> **TEXT SECTION**:
But the novel also shows how, by playing of the pioneer Indians who worked on the Kenya Uganda Railway against the Maasai, the colonial regime not only instigated immediate resentment between the two groups as among them, but also set the stage for the usability of stereotypes as a basis of racial and ethnic mobilisation, a problem that persists today, albeit on a way larger scale beyond the Asians and the Maasai.

What I also find interesting in the novel is that, although the author hints at undertaking a multicultural or multiracial narrative project, he seems to have more intimate details about the inner-dynamics of the Asian communities of the time — their religious and sect divisions, and how these mediated their intra-group interactions. Indeed, the narrator seems to spend inordinately more time focusing on the few Asians in the novel — together with the two Europeans, the soldier-administrator and the preacher — and not necessarily the numerous Africans.

Now is not, perhaps, the time to ask questions of who speaks for who, on what terms or for what reasons, but I see in future readers, especially from the Asian community, asking legitimate questions regarding the credibility of their representation, even if it is literary, in this book.

This is particularly so when you consider that the narrator seems ambivalent towards the Asian community, sympathetically capturing its role in the fight for independence and its vulnerability to political harassment from the early colonial to early post-independence period, while at the same time seeming to uncritically paint them in the old stock of the average Asian as a dukawallah, and a few of them as mystics still immersed in the world of magic and superstitions.

Page-level text extractions:
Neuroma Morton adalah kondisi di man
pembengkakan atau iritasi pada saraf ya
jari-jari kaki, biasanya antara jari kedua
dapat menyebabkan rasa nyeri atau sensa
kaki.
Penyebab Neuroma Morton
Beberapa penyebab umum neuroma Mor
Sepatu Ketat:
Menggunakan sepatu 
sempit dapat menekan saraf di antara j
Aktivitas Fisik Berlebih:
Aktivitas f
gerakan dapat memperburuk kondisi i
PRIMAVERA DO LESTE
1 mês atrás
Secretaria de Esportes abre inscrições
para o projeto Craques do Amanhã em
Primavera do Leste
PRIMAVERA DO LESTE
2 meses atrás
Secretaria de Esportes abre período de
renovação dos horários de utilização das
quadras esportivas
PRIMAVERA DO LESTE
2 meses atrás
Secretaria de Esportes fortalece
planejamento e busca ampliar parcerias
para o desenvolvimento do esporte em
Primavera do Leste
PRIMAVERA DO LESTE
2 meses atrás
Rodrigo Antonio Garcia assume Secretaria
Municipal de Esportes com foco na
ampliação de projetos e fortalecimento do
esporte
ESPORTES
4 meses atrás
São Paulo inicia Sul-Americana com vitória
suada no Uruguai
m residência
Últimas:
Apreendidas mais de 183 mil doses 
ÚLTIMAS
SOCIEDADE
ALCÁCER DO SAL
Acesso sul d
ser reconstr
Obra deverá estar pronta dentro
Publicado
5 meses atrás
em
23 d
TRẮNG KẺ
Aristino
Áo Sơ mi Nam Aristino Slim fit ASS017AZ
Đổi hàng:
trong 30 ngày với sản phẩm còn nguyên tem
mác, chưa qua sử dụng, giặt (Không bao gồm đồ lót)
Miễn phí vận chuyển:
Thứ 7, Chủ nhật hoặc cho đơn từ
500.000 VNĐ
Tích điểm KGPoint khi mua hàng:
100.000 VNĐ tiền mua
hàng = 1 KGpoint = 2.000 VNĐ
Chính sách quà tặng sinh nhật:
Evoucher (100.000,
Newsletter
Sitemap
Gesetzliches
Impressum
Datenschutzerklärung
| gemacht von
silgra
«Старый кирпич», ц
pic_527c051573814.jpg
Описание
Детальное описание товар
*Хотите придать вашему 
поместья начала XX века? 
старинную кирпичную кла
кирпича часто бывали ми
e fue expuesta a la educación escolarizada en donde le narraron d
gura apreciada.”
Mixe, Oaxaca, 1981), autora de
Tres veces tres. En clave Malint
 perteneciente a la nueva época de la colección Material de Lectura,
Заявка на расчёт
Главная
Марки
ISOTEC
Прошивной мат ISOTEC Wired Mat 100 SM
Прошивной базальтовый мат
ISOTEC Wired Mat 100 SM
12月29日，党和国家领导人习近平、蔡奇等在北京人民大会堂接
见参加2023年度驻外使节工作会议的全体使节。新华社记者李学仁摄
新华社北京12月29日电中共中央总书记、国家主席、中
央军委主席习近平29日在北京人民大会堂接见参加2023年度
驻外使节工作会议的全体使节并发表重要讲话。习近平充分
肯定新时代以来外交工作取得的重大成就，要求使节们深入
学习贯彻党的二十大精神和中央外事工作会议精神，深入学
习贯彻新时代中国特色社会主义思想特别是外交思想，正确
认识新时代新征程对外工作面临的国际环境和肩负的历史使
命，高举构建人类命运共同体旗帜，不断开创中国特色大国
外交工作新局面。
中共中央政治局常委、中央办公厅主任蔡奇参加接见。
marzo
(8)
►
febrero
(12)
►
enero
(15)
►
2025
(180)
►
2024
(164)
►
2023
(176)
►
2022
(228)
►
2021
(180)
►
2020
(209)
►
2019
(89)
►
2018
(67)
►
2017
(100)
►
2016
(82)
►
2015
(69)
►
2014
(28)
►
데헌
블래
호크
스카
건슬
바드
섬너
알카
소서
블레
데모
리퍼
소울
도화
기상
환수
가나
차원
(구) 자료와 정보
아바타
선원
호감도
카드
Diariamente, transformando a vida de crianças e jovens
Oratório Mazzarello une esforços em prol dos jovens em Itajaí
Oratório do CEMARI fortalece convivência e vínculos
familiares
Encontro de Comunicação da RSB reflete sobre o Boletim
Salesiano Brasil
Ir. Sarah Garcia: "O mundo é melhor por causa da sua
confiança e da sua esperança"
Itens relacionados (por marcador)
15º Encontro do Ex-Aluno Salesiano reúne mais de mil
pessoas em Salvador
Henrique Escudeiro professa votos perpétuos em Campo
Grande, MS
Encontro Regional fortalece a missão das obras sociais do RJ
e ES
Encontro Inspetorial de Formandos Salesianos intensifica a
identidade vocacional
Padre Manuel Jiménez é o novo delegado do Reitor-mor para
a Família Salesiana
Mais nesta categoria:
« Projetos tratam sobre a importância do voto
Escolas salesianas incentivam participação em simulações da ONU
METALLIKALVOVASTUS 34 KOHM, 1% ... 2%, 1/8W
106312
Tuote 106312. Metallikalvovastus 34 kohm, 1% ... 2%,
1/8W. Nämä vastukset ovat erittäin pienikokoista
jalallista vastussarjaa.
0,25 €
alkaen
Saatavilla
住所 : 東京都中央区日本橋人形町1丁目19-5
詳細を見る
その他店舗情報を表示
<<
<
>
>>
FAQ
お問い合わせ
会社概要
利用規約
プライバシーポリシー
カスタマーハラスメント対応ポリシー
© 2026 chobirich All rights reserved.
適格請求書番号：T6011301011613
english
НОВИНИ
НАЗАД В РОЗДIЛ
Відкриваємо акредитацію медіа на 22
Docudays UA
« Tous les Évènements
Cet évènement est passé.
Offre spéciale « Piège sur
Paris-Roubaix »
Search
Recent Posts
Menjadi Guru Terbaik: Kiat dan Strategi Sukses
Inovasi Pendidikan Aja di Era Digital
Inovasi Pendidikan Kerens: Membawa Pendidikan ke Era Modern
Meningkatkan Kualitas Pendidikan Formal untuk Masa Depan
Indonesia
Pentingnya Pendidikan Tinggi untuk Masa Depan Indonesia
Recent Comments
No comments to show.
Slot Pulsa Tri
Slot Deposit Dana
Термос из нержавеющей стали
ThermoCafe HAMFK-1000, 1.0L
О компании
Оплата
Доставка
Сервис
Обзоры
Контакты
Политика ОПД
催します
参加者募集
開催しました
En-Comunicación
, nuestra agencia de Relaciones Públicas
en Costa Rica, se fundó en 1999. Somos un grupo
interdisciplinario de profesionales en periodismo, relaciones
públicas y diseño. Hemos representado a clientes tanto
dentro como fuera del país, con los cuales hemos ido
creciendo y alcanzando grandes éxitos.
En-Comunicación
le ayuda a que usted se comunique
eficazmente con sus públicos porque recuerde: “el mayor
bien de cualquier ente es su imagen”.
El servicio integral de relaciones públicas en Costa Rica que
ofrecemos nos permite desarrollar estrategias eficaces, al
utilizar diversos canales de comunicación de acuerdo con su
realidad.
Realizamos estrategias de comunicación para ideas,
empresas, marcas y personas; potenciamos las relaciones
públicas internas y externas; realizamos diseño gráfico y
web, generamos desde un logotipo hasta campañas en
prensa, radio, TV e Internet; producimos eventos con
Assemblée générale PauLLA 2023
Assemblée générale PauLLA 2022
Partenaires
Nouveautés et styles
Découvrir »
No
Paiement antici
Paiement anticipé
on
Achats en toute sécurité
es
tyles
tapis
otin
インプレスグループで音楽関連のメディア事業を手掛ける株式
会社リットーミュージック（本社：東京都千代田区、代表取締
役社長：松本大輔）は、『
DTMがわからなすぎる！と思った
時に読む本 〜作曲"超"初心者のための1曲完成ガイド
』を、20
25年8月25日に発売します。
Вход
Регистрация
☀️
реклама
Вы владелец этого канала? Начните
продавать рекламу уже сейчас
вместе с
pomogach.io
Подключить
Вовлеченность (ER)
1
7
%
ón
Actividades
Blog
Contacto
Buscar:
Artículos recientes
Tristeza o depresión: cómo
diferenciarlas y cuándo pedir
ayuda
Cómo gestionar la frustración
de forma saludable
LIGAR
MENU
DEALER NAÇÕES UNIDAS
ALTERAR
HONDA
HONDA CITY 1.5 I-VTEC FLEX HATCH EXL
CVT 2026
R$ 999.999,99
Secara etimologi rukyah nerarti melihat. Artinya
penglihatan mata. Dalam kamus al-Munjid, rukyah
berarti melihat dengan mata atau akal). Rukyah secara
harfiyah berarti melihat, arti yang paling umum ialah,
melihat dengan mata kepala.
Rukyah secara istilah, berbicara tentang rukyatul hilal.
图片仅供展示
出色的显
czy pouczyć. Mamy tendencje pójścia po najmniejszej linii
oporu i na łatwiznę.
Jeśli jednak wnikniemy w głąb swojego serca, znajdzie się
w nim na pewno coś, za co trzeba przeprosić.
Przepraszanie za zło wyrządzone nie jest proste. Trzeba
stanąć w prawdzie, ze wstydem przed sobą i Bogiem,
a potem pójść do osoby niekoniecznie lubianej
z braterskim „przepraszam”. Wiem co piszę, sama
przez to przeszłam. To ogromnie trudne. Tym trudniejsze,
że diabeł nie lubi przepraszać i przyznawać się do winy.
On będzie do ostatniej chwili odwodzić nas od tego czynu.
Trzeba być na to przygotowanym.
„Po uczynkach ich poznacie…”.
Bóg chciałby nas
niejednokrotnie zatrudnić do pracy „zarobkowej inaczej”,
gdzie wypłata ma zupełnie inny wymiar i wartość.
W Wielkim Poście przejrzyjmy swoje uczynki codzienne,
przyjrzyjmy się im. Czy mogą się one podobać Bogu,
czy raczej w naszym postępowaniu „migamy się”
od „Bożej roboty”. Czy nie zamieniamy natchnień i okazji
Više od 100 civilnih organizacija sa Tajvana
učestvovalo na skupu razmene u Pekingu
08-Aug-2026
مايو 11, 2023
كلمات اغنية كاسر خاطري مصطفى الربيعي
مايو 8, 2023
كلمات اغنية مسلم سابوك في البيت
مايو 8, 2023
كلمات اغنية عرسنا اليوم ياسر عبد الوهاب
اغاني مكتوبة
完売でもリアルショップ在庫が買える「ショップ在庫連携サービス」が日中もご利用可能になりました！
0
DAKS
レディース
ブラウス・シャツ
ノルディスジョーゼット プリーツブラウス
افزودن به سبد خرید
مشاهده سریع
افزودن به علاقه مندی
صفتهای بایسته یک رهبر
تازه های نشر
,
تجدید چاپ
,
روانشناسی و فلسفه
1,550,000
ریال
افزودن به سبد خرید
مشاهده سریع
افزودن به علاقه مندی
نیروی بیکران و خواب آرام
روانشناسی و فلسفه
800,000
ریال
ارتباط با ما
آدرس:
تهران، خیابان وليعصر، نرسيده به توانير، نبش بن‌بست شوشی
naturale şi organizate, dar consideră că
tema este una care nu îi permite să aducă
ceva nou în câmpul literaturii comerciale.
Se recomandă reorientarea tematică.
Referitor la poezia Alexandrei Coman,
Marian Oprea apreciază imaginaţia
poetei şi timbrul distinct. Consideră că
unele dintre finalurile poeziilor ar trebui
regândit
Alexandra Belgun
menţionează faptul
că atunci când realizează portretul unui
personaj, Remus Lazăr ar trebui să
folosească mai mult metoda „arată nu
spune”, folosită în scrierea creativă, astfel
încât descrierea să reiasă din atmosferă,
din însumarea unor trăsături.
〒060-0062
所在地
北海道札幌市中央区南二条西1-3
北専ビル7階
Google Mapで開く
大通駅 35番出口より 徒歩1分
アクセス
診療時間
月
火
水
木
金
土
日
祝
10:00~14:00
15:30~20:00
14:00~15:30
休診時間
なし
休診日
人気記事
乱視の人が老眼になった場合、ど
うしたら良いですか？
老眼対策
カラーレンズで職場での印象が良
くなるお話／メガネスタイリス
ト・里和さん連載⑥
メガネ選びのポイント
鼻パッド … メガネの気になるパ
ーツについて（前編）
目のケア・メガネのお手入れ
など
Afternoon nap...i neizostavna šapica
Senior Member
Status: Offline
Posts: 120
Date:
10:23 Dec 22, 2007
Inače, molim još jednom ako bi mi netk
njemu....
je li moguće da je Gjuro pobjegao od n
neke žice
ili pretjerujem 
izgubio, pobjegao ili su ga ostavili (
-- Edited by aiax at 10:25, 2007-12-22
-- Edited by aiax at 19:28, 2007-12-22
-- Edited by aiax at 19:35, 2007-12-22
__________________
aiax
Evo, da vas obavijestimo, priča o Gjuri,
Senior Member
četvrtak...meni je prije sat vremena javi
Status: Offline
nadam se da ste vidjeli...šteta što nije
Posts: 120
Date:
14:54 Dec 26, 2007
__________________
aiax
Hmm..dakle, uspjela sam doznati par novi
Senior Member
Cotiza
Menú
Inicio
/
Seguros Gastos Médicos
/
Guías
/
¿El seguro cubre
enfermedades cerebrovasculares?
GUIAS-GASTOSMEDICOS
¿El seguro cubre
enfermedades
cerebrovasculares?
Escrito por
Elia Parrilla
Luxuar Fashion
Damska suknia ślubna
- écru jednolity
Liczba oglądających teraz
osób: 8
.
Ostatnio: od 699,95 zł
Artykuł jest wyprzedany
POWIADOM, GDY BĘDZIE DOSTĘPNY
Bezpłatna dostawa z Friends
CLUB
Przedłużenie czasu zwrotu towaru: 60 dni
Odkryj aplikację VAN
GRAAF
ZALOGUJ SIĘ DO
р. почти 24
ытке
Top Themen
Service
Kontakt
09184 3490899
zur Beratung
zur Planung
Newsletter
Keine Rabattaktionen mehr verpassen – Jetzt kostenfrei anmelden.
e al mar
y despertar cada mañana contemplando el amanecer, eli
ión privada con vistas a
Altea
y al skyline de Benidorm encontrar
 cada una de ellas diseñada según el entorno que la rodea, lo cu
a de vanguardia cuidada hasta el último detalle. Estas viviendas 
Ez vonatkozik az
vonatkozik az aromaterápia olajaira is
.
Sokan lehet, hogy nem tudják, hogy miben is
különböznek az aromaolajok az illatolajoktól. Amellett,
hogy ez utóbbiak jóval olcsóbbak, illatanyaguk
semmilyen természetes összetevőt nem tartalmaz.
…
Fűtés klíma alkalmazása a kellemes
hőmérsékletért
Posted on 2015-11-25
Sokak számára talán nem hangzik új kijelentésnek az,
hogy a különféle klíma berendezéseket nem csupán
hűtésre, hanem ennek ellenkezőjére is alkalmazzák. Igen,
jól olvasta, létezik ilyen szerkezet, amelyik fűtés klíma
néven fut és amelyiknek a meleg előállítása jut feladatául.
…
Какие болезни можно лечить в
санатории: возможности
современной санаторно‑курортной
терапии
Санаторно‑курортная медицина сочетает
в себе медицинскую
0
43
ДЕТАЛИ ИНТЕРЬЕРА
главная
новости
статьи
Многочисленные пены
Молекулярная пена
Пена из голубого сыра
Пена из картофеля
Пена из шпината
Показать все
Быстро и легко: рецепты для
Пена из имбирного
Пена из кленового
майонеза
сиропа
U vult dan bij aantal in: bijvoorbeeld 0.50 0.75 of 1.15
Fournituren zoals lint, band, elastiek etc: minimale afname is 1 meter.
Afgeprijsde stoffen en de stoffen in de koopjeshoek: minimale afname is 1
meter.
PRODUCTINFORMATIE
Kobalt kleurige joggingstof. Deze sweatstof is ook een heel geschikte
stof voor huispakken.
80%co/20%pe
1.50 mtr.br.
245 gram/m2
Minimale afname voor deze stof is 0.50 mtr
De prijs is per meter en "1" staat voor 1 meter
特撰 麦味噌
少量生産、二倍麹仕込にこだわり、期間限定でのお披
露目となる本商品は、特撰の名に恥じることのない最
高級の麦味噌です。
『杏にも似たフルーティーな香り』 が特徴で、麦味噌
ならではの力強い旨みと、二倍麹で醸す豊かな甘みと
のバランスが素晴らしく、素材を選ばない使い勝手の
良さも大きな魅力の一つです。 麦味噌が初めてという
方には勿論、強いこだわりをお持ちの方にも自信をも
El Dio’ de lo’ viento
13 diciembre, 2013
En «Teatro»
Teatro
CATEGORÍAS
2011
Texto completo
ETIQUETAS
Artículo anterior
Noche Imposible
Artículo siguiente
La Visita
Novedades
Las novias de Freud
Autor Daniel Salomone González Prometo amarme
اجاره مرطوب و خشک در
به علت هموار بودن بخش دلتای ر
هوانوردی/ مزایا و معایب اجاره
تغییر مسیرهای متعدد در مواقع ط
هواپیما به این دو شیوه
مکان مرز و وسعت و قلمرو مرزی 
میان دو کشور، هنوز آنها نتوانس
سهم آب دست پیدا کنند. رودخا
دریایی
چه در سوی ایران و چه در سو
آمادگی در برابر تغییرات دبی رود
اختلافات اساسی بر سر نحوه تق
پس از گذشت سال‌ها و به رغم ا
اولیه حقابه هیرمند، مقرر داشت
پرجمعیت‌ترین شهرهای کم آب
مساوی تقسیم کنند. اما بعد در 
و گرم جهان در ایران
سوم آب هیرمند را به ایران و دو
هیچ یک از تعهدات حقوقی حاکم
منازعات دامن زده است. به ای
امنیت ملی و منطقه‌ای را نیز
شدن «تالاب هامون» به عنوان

> **TASK DESCRIPTION**:
Copy the passage from the novel review exactly, from "Now is not, perhaps, the" to "in this book.".

> **REPLY**:
Now is not, perhaps, the time to ask questions of who speaks for who, on what terms or for what reasons, but I see in future readers, especially from the Asian community, asking legitimate questions regarding the credibility of their representation, even if it is literary, in this book.